→ Problem:
The lines below starting at the line containing "the authentication ticket.</span></span>" and ending at the line containing "in the future.</span></span>" are to be repeated exactly, with both ends kept and nothing else added.

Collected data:
◇ ◇ ◇ ◇
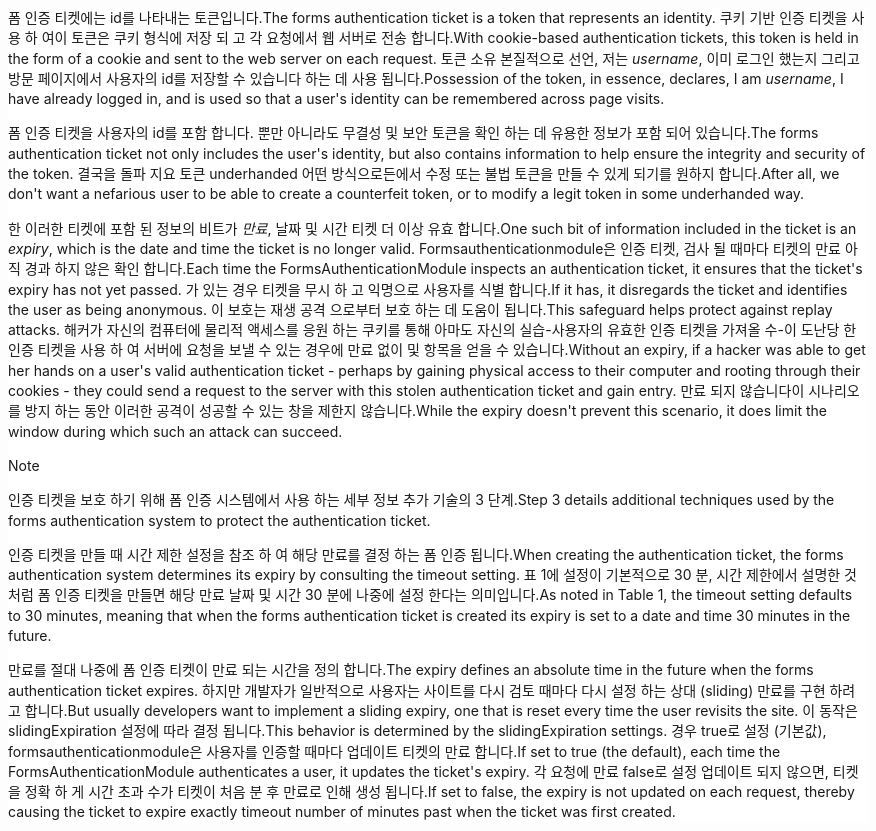 <span data-ttu-id="c7cce-175">폼 인증 티켓에는 id를 나타내는 토큰입니다.</span><span class="sxs-lookup"><span data-stu-id="c7cce-175">The forms authentication ticket is a token that represents an identity.</span></span> <span data-ttu-id="c7cce-176">쿠키 기반 인증 티켓을 사용 하 여이 토큰은 쿠키 형식에 저장 되 고 각 요청에서 웹 서버로 전송 합니다.</span><span class="sxs-lookup"><span data-stu-id="c7cce-176">With cookie-based authentication tickets, this token is held in the form of a cookie and sent to the web server on each request.</span></span> <span data-ttu-id="c7cce-177">토큰 소유 본질적으로 선언, 저는 *username*, 이미 로그인 했는지 그리고 방문 페이지에서 사용자의 id를 저장할 수 있습니다 하는 데 사용 됩니다.</span><span class="sxs-lookup"><span data-stu-id="c7cce-177">Possession of the token, in essence, declares, I am *username*, I have already logged in, and is used so that a user's identity can be remembered across page visits.</span></span>

<span data-ttu-id="c7cce-178">폼 인증 티켓을 사용자의 id를 포함 합니다. 뿐만 아니라도 무결성 및 보안 토큰을 확인 하는 데 유용한 정보가 포함 되어 있습니다.</span><span class="sxs-lookup"><span data-stu-id="c7cce-178">The forms authentication ticket not only includes the user's identity, but also contains information to help ensure the integrity and security of the token.</span></span> <span data-ttu-id="c7cce-179">결국을 돌파 지요 토큰 underhanded 어떤 방식으로든에서 수정 또는 불법 토큰을 만들 수 있게 되기를 원하지 합니다.</span><span class="sxs-lookup"><span data-stu-id="c7cce-179">After all, we don't want a nefarious user to be able to create a counterfeit token, or to modify a legit token in some underhanded way.</span></span>

<span data-ttu-id="c7cce-180">한 이러한 티켓에 포함 된 정보의 비트가 *만료*, 날짜 및 시간 티켓 더 이상 유효 합니다.</span><span class="sxs-lookup"><span data-stu-id="c7cce-180">One such bit of information included in the ticket is an *expiry*, which is the date and time the ticket is no longer valid.</span></span> <span data-ttu-id="c7cce-181">Formsauthenticationmodule은 인증 티켓, 검사 될 때마다 티켓의 만료 아직 경과 하지 않은 확인 합니다.</span><span class="sxs-lookup"><span data-stu-id="c7cce-181">Each time the FormsAuthenticationModule inspects an authentication ticket, it ensures that the ticket's expiry has not yet passed.</span></span> <span data-ttu-id="c7cce-182">가 있는 경우 티켓을 무시 하 고 익명으로 사용자를 식별 합니다.</span><span class="sxs-lookup"><span data-stu-id="c7cce-182">If it has, it disregards the ticket and identifies the user as being anonymous.</span></span> <span data-ttu-id="c7cce-183">이 보호는 재생 공격 으로부터 보호 하는 데 도움이 됩니다.</span><span class="sxs-lookup"><span data-stu-id="c7cce-183">This safeguard helps protect against replay attacks.</span></span> <span data-ttu-id="c7cce-184">해커가 자신의 컴퓨터에 물리적 액세스를 응원 하는 쿠키를 통해 아마도 자신의 실습-사용자의 유효한 인증 티켓을 가져올 수-이 도난당 한 인증 티켓을 사용 하 여 서버에 요청을 보낼 수 있는 경우에 만료 없이 및 항목을 얻을 수 있습니다.</span><span class="sxs-lookup"><span data-stu-id="c7cce-184">Without an expiry, if a hacker was able to get her hands on a user's valid authentication ticket - perhaps by gaining physical access to their computer and rooting through their cookies - they could send a request to the server with this stolen authentication ticket and gain entry.</span></span> <span data-ttu-id="c7cce-185">만료 되지 않습니다이 시나리오를 방지 하는 동안 이러한 공격이 성공할 수 있는 창을 제한지 않습니다.</span><span class="sxs-lookup"><span data-stu-id="c7cce-185">While the expiry doesn't prevent this scenario, it does limit the window during which such an attack can succeed.</span></span>

> [!NOTE]
> <span data-ttu-id="c7cce-186">인증 티켓을 보호 하기 위해 폼 인증 시스템에서 사용 하는 세부 정보 추가 기술의 3 단계.</span><span class="sxs-lookup"><span data-stu-id="c7cce-186">Step 3 details additional techniques used by the forms authentication system to protect the authentication ticket.</span></span>


<span data-ttu-id="c7cce-187">인증 티켓을 만들 때 시간 제한 설정을 참조 하 여 해당 만료를 결정 하는 폼 인증 됩니다.</span><span class="sxs-lookup"><span data-stu-id="c7cce-187">When creating the authentication ticket, the forms authentication system determines its expiry by consulting the timeout setting.</span></span> <span data-ttu-id="c7cce-188">표 1에 설정이 기본적으로 30 분, 시간 제한에서 설명한 것 처럼 폼 인증 티켓을 만들면 해당 만료 날짜 및 시간 30 분에 나중에 설정 한다는 의미입니다.</span><span class="sxs-lookup"><span data-stu-id="c7cce-188">As noted in Table 1, the timeout setting defaults to 30 minutes, meaning that when the forms authentication ticket is created its expiry is set to a date and time 30 minutes in the future.</span></span>

<span data-ttu-id="c7cce-189">만료를 절대 나중에 폼 인증 티켓이 만료 되는 시간을 정의 합니다.</span><span class="sxs-lookup"><span data-stu-id="c7cce-189">The expiry defines an absolute time in the future when the forms authentication ticket expires.</span></span> <span data-ttu-id="c7cce-190">하지만 개발자가 일반적으로 사용자는 사이트를 다시 검토 때마다 다시 설정 하는 상대 (sliding) 만료를 구현 하려고 합니다.</span><span class="sxs-lookup"><span data-stu-id="c7cce-190">But usually developers want to implement a sliding expiry, one that is reset every time the user revisits the site.</span></span> <span data-ttu-id="c7cce-191">이 동작은 slidingExpiration 설정에 따라 결정 됩니다.</span><span class="sxs-lookup"><span data-stu-id="c7cce-191">This behavior is determined by the slidingExpiration settings.</span></span> <span data-ttu-id="c7cce-192">경우 true로 설정 (기본값), formsauthenticationmodule은 사용자를 인증할 때마다 업데이트 티켓의 만료 합니다.</span><span class="sxs-lookup"><span data-stu-id="c7cce-192">If set to true (the default), each time the FormsAuthenticationModule authenticates a user, it updates the ticket's expiry.</span></span> <span data-ttu-id="c7cce-193">각 요청에 만료 false로 설정 업데이트 되지 않으면, 티켓을 정확 하 게 시간 초과 수가 티켓이 처음 분 후 만료로 인해 생성 됩니다.</span><span class="sxs-lookup"><span data-stu-id="c7cce-193">If set to false, the expiry is not updated on each request, thereby causing the ticket to expire exactly timeout number of minutes past when the ticket was first created.</span></span>
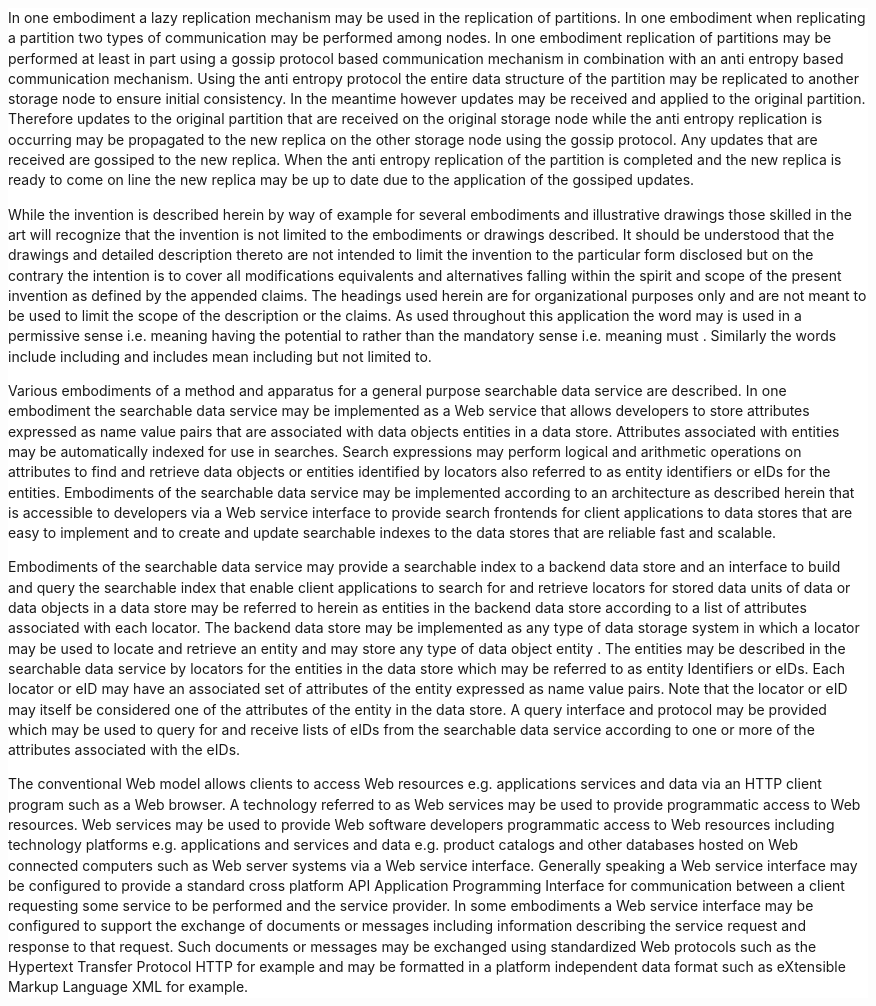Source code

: In one embodiment a lazy replication mechanism may be used in the replication of partitions. In one embodiment when replicating a partition two types of communication may be performed among nodes. In one embodiment replication of partitions may be performed at least in part using a gossip protocol based communication mechanism in combination with an anti entropy based communication mechanism. Using the anti entropy protocol the entire data structure of the partition may be replicated to another storage node to ensure initial consistency. In the meantime however updates may be received and applied to the original partition. Therefore updates to the original partition that are received on the original storage node while the anti entropy replication is occurring may be propagated to the new replica on the other storage node using the gossip protocol. Any updates that are received are gossiped to the new replica. When the anti entropy replication of the partition is completed and the new replica is ready to come on line the new replica may be up to date due to the application of the gossiped updates.

While the invention is described herein by way of example for several embodiments and illustrative drawings those skilled in the art will recognize that the invention is not limited to the embodiments or drawings described. It should be understood that the drawings and detailed description thereto are not intended to limit the invention to the particular form disclosed but on the contrary the intention is to cover all modifications equivalents and alternatives falling within the spirit and scope of the present invention as defined by the appended claims. The headings used herein are for organizational purposes only and are not meant to be used to limit the scope of the description or the claims. As used throughout this application the word may is used in a permissive sense i.e. meaning having the potential to rather than the mandatory sense i.e. meaning must . Similarly the words include including and includes mean including but not limited to.

Various embodiments of a method and apparatus for a general purpose searchable data service are described. In one embodiment the searchable data service may be implemented as a Web service that allows developers to store attributes expressed as name value pairs that are associated with data objects entities in a data store. Attributes associated with entities may be automatically indexed for use in searches. Search expressions may perform logical and arithmetic operations on attributes to find and retrieve data objects or entities identified by locators also referred to as entity identifiers or eIDs for the entities. Embodiments of the searchable data service may be implemented according to an architecture as described herein that is accessible to developers via a Web service interface to provide search frontends for client applications to data stores that are easy to implement and to create and update searchable indexes to the data stores that are reliable fast and scalable.

Embodiments of the searchable data service may provide a searchable index to a backend data store and an interface to build and query the searchable index that enable client applications to search for and retrieve locators for stored data units of data or data objects in a data store may be referred to herein as entities in the backend data store according to a list of attributes associated with each locator. The backend data store may be implemented as any type of data storage system in which a locator may be used to locate and retrieve an entity and may store any type of data object entity . The entities may be described in the searchable data service by locators for the entities in the data store which may be referred to as entity Identifiers or eIDs. Each locator or eID may have an associated set of attributes of the entity expressed as name value pairs. Note that the locator or eID may itself be considered one of the attributes of the entity in the data store. A query interface and protocol may be provided which may be used to query for and receive lists of eIDs from the searchable data service according to one or more of the attributes associated with the eIDs.

The conventional Web model allows clients to access Web resources e.g. applications services and data via an HTTP client program such as a Web browser. A technology referred to as Web services may be used to provide programmatic access to Web resources. Web services may be used to provide Web software developers programmatic access to Web resources including technology platforms e.g. applications and services and data e.g. product catalogs and other databases hosted on Web connected computers such as Web server systems via a Web service interface. Generally speaking a Web service interface may be configured to provide a standard cross platform API Application Programming Interface for communication between a client requesting some service to be performed and the service provider. In some embodiments a Web service interface may be configured to support the exchange of documents or messages including information describing the service request and response to that request. Such documents or messages may be exchanged using standardized Web protocols such as the Hypertext Transfer Protocol HTTP for example and may be formatted in a platform independent data format such as eXtensible Markup Language XML for example.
◇ ◇ ◇ ◇
→ Answer space:
> <span data-ttu-id="c7cce-186">인증 티켓을 보호 하기 위해 폼 인증 시스템에서 사용 하는 세부 정보 추가 기술의 3 단계.</span><span class="sxs-lookup"><span data-stu-id="c7cce-186">Step 3 details additional techniques used by the forms authentication system to protect the authentication ticket.</span></span>


<span data-ttu-id="c7cce-187">인증 티켓을 만들 때 시간 제한 설정을 참조 하 여 해당 만료를 결정 하는 폼 인증 됩니다.</span><span class="sxs-lookup"><span data-stu-id="c7cce-187">When creating the authentication ticket, the forms authentication system determines its expiry by consulting the timeout setting.</span></span> <span data-ttu-id="c7cce-188">표 1에 설정이 기본적으로 30 분, 시간 제한에서 설명한 것 처럼 폼 인증 티켓을 만들면 해당 만료 날짜 및 시간 30 분에 나중에 설정 한다는 의미입니다.</span><span class="sxs-lookup"><span data-stu-id="c7cce-188">As noted in Table 1, the timeout setting defaults to 30 minutes, meaning that when the forms authentication ticket is created its expiry is set to a date and time 30 minutes in the future.</span></span>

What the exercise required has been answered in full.